15. A system comprising:

a processor;

a cloud-based computing resource digitally connected with the processor;

a non-transitory machine-readable storage medium that provides instructions that, if executed by the processor, are configurable to cause the system to perform operations comprising:

receiving a prompt from a user, by a large language model (LLM) gateway, via a user interface coupled with the LLM gateway;

receiving, by the LLM gateway, a plurality of configuration parameters controlling at least one of: data privacy, trust based content moderation, regulatory compliance, and a business context specific to the user, in the prompt, the configuration parameters being transparent to the user;

determining, by the LLM gateway, a presence of sensitive information in the prompt;

in response to determining that sensitive information is present in the prompt, receiving, by the LLM gateway, a moderated version of the prompt comprising a moderated version of the sensitive information;

receiving, by the LLM gateway, a response to the moderated version of the prompt;

determining, by the LLM gateway, a presence of unsafe information in the response;

in response to determining that unsafe information is present in the response, generating, by the LLM gateway, a safe version of the response comprising a moderated version of the unsafe information, in real-time, by controlling at least one of the configuration parameters; and

sending, by the LLM gateway, the safe version of the response to the user.

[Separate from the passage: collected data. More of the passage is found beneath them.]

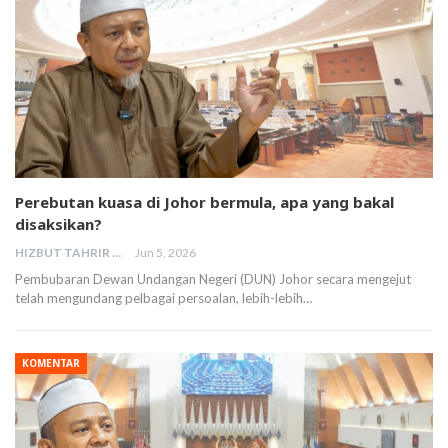
Perebutan kuasa di Johor bermula, apa yang bakal
disaksikan?
HIZBUT TAHRIR MALAYSIA
Jun 5, 2026
Pembubaran Dewan Undangan Negeri (DUN) Johor secara mengejut
telah mengundang pelbagai persoalan, lebih-lebih…
KOMENTAR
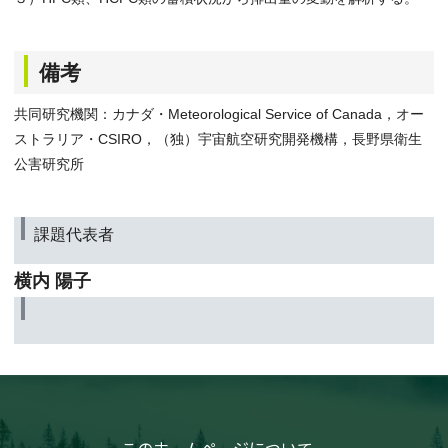
備考
共同研究機関：カナダ・Meteorological Service of Canada，オー
ストラリア・CSIRO，（独）宇宙航空研究開発機構，長野県衛生
公害研究所
課題代表者
横内 陽子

16. The system of claim 15, wherein the determining, by the LLM gateway, a presence of sensitive information in the prompt comprises determining at least one element of personally identifiable information (PII) in the prompt.

17. The system of claim 16, wherein the at least one element of personally identifiable information comprises personal identity, phone number, email address, location, social security number, income tax identification number, driving license number, passport number, credit card number, and bank account number.

18. The system of claim 17, wherein the determining, by the LLM gateway, a presence of unsafe information in the response comprises determining a toxic content in the prompt.

19. The system of claim 18, wherein the trust layer comprises a trust layer configurable by the user at a plurality of granularity levels comprising: an organization level, an application level, a prompt level, and a model level.

20. The system of claim 15, wherein the receiving, by the LLM gateway, a plurality of configuration parameters comprises:

querying an AI metadata service (AMS), by the LLM gateway, via a plurality of application programming interfaces (API), and

receiving from the AMS, by the LLM gateway, metadata associated with the LLM gateway, the metadata comprising information about the configuration parameters.

21. The system of claim 15, wherein the determining, by the LLM gateway, a presence of sensitive information in the prompt comprises: sending the prompt, by the LLM gateway, to a content moderation service (CMS) and determining, by the CMS, the presence of sensitive information in the prompt, and

further wherein receiving, by the LLM gateway, a moderated version of the prompt comprises: applying, by the CMS, a predetermined content quality moderating action on the prompt in real-time based on the configuration parameters, and generating the moderated version of the sensitive information.